NVIDIA AI Enterprise, available on all major cloud and data center platforms, is a cloud-native suite of AI and data analytics software that provides over 50 frameworks, including the NeMo framework, pretrained models, and development tools optimized for accelerated GPU infrastructures. You can try this end-to-end enterprise-ready software suite is with a free 90-day trial.
NeMo is an end-to-end, cloud-native enterprise framework for developers to build, customize, and deploy generative AI models with billions of parameters. It is optimized for at-scale inference of models with multi-GPU and multi-node configurations. The framework makes generative AI model development easy, cost-effective, and fast for enterprises. Explore the NeMo tutorials to get started.

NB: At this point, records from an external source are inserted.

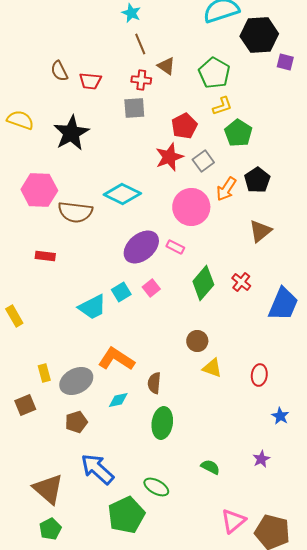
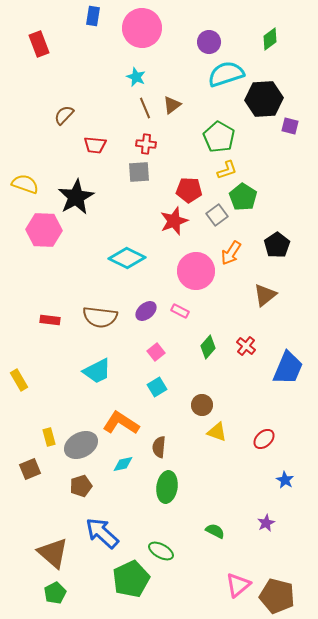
brown triangle: (166, 66) -> (172, 105), moved, turned 48
brown semicircle: (59, 71) -> (64, 115), moved, turned 70
red pentagon: (184, 126) -> (189, 190), turned 30
gray square: (203, 161) -> (217, 215), moved
black pentagon: (257, 180) -> (277, 245), moved
pink hexagon: (39, 190) -> (44, 230), moved
brown semicircle: (75, 212) -> (100, 317), moved
purple ellipse: (141, 247) -> (146, 311), size x0.6
green diamond: (203, 283) -> (208, 347), size x0.7
cyan square: (121, 292) -> (157, 387), moved
red ellipse: (259, 375) -> (264, 439), turned 40

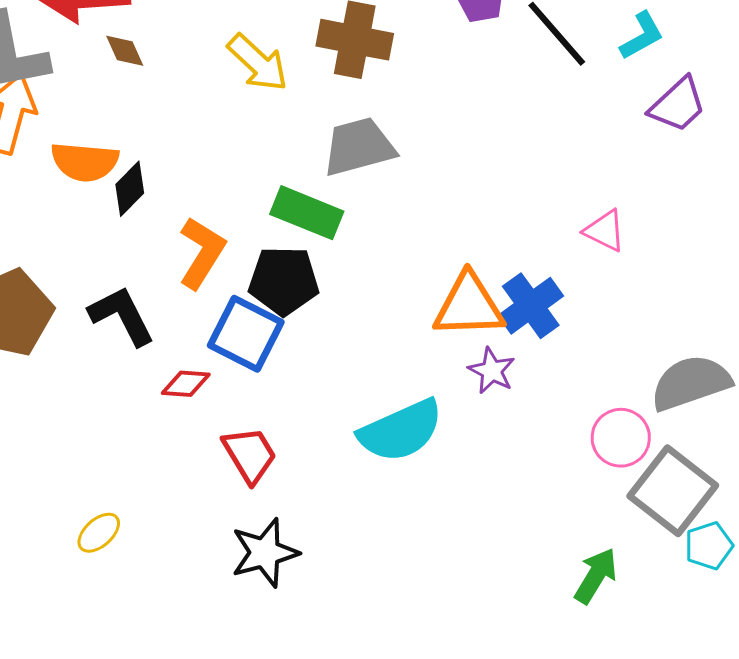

NVIDIA Training helps organizations train their workforce on the latest technology and bridge the skills gap by offering comprehensive technical hands-on workshops and courses. The LLM learning path developed by NVIDIA subject matter experts spans fundamental to advanced topics that are relevant to software engineering and IT operations teams. NVIDIA Training Advisors are available to help develop customized training plans and offer team pricing.
As enterprises race to keep pace with AI advancements, identifying the best approach for adopting LLMs is essential. Foundation models help jumpstart the development process. Using key tools and environments to efficiently process and store data and customize models can significantly accelerate productivity and advance business goals.